(Records drawn from a dataset)
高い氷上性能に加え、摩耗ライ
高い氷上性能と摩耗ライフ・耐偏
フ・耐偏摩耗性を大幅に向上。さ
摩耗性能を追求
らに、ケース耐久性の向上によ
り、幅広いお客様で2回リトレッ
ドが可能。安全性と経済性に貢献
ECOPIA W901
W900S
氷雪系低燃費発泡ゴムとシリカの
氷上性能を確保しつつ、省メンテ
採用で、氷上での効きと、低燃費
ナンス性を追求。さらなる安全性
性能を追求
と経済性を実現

§ **ASSIGNED TASK**: Starting at the line with "高い氷上性能と摩耗ライフ・耐偏", restate each line through the end of the records, both ends included, and stop there.

§ **RESPONSE AREA**:
高い氷上性能と摩耗ライフ・耐偏
フ・耐偏摩耗性を大幅に向上。さ
摩耗性能を追求
らに、ケース耐久性の向上によ
り、幅広いお客様で2回リトレッ
ドが可能。安全性と経済性に貢献
ECOPIA W901
W900S
氷雪系低燃費発泡ゴムとシリカの
氷上性能を確保しつつ、省メンテ
採用で、氷上での効きと、低燃費
ナンス性を追求。さらなる安全性
性能を追求
と経済性を実現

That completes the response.